Dopo cena, Pino fece i conti: tra benzina e tre mesi di tassa di circolazione (con il mese di luglio, già quasi andato), nonostante un’intera giornata gratis, non sarebbe andato in pari.

Certo gli mancava molto il piacere di guidare la macchina. Sarebbe stato bello tornare a vagare tra i paesi e i campi lungo le stradine dimenticate, finalmente con tutti i finestrini aperti, per poi accelerare sullo stradone, sollevando una nube di polvere e frenare di colpo lasciando un solco profondo. E poi magari provare una nuova donnina, ogni tanto.

La volta dopo Rosa – mentre si muoveva sul divanetto, impercettibile e irresistibile – sentì che lo stava perdendo, così scese guardinga, lasciandolo lì a russare piano.

Andò in cucina, preparò la cena per due e attese in piedi di fianco al tavolo. Si era rimessa il vestitino stinto e si era pettinata i capelli. Aveva appoggiato un fiore nella scollatura e infilato delle ciabattine nuove. Quando lui entrò in cucina, lei non si mosse. Lui si sedette e iniziò a mangiare la minestra. Lei gli sorrise.  Continuò a servirgli pietanze, e infine sparecchiò.

“Tu non mangi? È tutto molto buono.” Lei si sedette al suo fianco, si servì una scodella di minestra e la mangiò. “Adesso lavo i piatti e poi vado”. Sulla soglia si voltò: “Tutto gratis, verdura e me. Sempre.” Lui non si mosse, allora chiudendo la porta lei mormorò: “Così ritornerai a guidare, con i soldi risparmiati.”

Lui restò a guardare il buio della notte, fece i conti a mente e vide che stavolta tornavano benissimo. Poteva guidare fino a cento chilometri alla settimana.

Appena convennero sulla data del matrimonio, lui corse a pagare la tassa di circolazione, lei a mettere le pubblicazioni. Rosa gli promise, tra l’altro, una notte speciale, uno sfolgorante addio al celibato, nella macchina ritornata finalmente sulle sue ruote.
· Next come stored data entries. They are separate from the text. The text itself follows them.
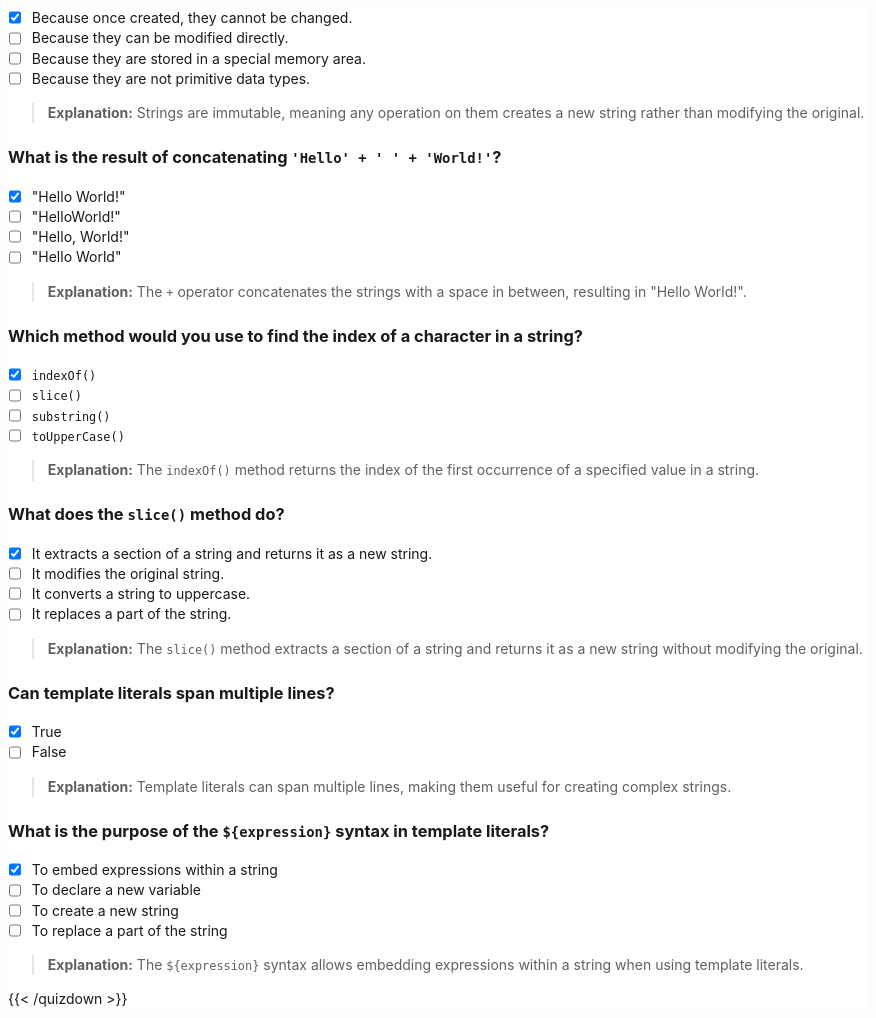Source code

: - [x] Because once created, they cannot be changed.
- [ ] Because they can be modified directly.
- [ ] Because they are stored in a special memory area.
- [ ] Because they are not primitive data types.

> **Explanation:** Strings are immutable, meaning any operation on them creates a new string rather than modifying the original.

### What is the result of concatenating `'Hello' + ' ' + 'World!'`?

- [x] "Hello World!"
- [ ] "HelloWorld!"
- [ ] "Hello, World!"
- [ ] "Hello World"

> **Explanation:** The `+` operator concatenates the strings with a space in between, resulting in "Hello World!".

### Which method would you use to find the index of a character in a string?

- [x] `indexOf()`
- [ ] `slice()`
- [ ] `substring()`
- [ ] `toUpperCase()`

> **Explanation:** The `indexOf()` method returns the index of the first occurrence of a specified value in a string.

### What does the `slice()` method do?

- [x] It extracts a section of a string and returns it as a new string.
- [ ] It modifies the original string.
- [ ] It converts a string to uppercase.
- [ ] It replaces a part of the string.

> **Explanation:** The `slice()` method extracts a section of a string and returns it as a new string without modifying the original.

### Can template literals span multiple lines?

- [x] True
- [ ] False

> **Explanation:** Template literals can span multiple lines, making them useful for creating complex strings.

### What is the purpose of the `${expression}` syntax in template literals?

- [x] To embed expressions within a string
- [ ] To declare a new variable
- [ ] To create a new string
- [ ] To replace a part of the string

> **Explanation:** The `${expression}` syntax allows embedding expressions within a string when using template literals.

{{< /quizdown >}}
Partirono al crepuscolo, fermarono l’auto in un pioppeto lungo il Mincio e si sdraiarono sul divanetto posteriore.

Finalmente Rosa, senza la paura di cadere dai mattoni, si espresse al suo meglio seguendo i propri gusti. Scosse, sobbalzò, saltò, si rivoltò, agguantò, abbracciò, strinse e spinse. La Giulietta rispondeva docile, assecondando i movimenti della ragazza: sembrava quasi che volesse unirsi a lei in quel gioco allegro, con tutte le sue molle, gli ammortizzatori e le sospensioni.

Pino, senza fiato, si chiese se sarebbe riuscito a reggere a tanto, e se lui le sarebbe stato sufficiente. Lei lo vide perplesso, sorrise dolce, lo baciò sulle labbra sussurrando: “Saremo come noi vorremmo. Risacca o tempesta.”

Le voci di paese dicono che il matrimonio riuscì molto bene, che Pino e Rosa sono proprio una bella coppia, e che, con sorpresa di tutto il paese, nessuno dei due tradì mai l’altro. “Per lo meno per quel che se ne sa”, aggiungono acide le vicine, che in fondo non hanno ancora perdonato a Rosa di non essere mai caduta da quel divanetto.

Certo è che dopo il matrimonio la Giulietta tornò subito sulle sue ruote di mattoni, e che per molti anni dal garage continuarono a uscire rumori sottili e armoniosi, che presero la forma di tre bei figli.

Certo è anche che Pino un vizio ormai l’aveva preso, e che non riuscì più a toglierselo: non pagò mai più la tassa di circolazione – neppure quando, per i quindici anni di matrimonio, marito e moglie si regalarono una comodissima Citroen Pallas DS, automobile dalle spettacolari sospensioni oleopneumatiche.